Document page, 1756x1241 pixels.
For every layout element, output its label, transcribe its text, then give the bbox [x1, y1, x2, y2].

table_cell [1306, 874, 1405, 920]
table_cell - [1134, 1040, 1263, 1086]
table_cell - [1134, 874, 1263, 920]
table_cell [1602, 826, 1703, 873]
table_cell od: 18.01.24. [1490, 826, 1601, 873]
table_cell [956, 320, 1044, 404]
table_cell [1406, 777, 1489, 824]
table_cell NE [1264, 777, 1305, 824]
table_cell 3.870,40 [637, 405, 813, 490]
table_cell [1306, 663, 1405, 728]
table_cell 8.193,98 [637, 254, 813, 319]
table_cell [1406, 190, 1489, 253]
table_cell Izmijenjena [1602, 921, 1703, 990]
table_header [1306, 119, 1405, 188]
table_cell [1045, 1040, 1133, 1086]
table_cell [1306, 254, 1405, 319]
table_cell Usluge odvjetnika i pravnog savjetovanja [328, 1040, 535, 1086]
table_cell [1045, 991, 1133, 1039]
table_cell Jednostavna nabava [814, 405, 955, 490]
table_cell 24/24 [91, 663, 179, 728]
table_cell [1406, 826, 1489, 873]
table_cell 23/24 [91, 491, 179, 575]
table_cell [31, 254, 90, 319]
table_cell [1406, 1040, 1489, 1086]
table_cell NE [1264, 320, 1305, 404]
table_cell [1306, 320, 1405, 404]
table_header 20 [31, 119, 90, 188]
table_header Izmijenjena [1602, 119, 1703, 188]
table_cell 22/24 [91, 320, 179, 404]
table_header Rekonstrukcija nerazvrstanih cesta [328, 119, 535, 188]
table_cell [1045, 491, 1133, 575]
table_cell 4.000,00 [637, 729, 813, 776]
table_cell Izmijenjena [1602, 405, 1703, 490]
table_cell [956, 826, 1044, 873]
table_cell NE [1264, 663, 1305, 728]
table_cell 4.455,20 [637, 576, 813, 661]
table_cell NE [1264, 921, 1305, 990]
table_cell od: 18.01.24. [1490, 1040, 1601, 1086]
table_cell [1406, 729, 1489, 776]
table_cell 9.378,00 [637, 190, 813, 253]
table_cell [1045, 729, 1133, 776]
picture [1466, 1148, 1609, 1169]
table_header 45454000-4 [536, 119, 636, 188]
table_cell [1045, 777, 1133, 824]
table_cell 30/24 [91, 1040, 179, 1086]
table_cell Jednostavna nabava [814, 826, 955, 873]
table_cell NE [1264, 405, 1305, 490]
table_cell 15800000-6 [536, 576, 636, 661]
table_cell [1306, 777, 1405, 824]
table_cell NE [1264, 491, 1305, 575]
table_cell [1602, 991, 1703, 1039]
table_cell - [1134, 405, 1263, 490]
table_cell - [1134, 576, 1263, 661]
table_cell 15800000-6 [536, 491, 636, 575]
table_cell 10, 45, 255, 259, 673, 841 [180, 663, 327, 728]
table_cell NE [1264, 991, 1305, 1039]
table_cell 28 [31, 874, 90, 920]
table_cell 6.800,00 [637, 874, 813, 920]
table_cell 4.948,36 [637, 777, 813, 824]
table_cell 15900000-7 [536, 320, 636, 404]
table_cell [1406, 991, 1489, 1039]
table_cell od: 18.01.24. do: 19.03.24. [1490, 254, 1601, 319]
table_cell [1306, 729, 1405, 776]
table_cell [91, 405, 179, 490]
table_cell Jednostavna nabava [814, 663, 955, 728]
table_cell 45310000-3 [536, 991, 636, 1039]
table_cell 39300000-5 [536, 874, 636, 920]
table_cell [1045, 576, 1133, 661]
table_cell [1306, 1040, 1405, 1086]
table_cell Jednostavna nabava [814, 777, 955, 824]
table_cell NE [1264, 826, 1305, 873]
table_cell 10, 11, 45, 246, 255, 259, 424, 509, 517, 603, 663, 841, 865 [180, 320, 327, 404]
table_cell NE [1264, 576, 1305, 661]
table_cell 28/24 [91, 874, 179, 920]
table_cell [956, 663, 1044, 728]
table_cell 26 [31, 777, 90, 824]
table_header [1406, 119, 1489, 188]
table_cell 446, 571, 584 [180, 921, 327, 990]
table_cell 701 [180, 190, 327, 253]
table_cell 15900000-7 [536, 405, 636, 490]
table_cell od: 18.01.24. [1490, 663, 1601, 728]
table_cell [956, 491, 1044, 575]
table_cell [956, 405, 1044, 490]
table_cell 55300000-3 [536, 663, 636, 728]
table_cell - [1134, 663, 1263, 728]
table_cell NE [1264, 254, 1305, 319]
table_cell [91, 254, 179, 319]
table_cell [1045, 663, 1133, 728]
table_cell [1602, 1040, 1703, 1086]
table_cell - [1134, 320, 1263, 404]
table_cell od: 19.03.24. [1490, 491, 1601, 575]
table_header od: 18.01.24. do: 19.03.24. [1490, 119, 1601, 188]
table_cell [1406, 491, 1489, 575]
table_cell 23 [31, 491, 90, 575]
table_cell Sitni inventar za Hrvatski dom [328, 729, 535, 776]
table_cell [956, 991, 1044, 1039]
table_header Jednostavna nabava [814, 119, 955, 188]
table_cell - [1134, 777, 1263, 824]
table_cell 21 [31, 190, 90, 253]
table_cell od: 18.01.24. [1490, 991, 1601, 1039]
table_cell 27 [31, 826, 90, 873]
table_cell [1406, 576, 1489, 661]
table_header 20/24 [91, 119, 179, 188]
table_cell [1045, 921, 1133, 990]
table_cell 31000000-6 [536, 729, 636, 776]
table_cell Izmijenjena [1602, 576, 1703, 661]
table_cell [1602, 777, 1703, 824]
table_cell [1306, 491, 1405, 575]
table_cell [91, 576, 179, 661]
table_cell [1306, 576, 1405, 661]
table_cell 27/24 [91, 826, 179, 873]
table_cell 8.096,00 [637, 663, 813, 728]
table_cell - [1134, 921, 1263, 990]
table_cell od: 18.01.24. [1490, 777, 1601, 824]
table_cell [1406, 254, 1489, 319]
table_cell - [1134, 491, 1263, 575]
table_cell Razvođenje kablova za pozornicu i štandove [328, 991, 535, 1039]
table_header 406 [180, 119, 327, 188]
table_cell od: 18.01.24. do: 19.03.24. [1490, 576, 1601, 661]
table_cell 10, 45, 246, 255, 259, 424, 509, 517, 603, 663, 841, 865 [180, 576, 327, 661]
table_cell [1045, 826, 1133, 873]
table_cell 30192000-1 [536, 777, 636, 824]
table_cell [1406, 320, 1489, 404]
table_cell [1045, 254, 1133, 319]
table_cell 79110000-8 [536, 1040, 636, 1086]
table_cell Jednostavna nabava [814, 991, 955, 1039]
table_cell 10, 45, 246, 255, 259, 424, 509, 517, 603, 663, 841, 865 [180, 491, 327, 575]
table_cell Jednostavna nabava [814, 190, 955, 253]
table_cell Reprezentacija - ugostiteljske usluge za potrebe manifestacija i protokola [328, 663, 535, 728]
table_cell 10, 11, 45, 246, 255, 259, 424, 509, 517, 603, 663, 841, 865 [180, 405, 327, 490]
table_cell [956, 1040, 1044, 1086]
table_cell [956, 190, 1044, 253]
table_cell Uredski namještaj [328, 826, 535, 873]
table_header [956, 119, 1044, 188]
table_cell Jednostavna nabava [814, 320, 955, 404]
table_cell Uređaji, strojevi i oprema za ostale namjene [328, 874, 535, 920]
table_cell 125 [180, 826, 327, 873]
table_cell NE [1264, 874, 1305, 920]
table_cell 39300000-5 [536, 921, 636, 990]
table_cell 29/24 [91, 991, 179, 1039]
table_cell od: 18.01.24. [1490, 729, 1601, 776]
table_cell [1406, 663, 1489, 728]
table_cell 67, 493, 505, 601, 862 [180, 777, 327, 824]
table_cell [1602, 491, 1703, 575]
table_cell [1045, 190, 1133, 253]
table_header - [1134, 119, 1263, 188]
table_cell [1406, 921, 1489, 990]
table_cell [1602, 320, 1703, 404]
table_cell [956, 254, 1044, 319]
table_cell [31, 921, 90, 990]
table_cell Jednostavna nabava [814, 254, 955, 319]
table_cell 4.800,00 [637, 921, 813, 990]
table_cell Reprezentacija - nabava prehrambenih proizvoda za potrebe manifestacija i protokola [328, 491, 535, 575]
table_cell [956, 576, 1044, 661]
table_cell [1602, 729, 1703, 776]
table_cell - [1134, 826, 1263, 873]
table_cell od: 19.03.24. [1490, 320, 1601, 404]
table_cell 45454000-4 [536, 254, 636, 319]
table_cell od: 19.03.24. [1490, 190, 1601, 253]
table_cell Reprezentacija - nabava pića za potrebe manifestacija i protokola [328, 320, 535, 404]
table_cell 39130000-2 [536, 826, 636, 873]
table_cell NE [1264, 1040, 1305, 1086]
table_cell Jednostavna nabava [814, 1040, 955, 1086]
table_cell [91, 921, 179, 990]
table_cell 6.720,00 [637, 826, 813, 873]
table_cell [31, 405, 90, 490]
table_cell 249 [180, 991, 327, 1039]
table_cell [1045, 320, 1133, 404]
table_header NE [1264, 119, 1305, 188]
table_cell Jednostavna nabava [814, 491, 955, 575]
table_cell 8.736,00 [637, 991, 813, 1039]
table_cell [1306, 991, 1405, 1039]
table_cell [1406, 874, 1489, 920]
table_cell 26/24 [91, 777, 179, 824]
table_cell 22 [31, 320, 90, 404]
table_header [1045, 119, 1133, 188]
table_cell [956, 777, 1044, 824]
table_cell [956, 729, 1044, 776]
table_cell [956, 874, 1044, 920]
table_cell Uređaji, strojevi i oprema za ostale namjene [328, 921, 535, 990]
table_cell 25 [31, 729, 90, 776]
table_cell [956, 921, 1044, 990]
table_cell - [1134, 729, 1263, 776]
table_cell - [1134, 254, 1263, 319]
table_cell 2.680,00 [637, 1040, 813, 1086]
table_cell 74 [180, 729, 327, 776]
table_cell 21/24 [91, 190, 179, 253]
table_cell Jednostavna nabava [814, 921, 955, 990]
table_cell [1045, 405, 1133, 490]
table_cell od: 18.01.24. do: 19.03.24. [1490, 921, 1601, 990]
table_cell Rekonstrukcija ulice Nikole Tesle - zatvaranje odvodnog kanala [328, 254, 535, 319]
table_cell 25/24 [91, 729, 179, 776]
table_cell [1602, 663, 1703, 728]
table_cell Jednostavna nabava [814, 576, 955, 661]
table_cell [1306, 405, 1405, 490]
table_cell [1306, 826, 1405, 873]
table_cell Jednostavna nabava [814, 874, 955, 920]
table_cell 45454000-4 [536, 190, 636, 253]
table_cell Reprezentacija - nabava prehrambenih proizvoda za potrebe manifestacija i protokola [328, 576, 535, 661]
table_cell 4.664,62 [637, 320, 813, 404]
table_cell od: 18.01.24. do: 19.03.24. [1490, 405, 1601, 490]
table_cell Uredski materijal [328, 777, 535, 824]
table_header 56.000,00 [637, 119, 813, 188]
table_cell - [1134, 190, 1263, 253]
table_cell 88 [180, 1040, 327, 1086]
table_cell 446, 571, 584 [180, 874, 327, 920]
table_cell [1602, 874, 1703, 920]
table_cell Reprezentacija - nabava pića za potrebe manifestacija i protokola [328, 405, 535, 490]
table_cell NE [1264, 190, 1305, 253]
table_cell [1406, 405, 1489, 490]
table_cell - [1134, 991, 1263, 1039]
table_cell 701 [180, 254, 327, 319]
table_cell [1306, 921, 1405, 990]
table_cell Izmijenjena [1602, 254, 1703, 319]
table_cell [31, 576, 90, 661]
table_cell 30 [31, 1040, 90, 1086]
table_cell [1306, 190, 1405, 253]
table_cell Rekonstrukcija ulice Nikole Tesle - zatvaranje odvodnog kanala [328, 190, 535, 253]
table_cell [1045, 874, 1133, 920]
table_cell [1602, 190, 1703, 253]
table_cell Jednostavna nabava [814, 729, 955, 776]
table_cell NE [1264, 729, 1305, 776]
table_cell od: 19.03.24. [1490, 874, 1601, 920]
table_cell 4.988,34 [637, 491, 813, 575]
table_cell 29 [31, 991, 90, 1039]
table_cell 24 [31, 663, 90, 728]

##############################

- _Task prompt_:
Run a filter over the data above and keep each line that contains the word "zatvaranje".

- _Exercise answer_:
table_cell Rekonstrukcija ulice Nikole Tesle - zatvaranje odvodnog kanala [328, 254, 535, 319]
table_cell Rekonstrukcija ulice Nikole Tesle - zatvaranje odvodnog kanala [328, 190, 535, 253]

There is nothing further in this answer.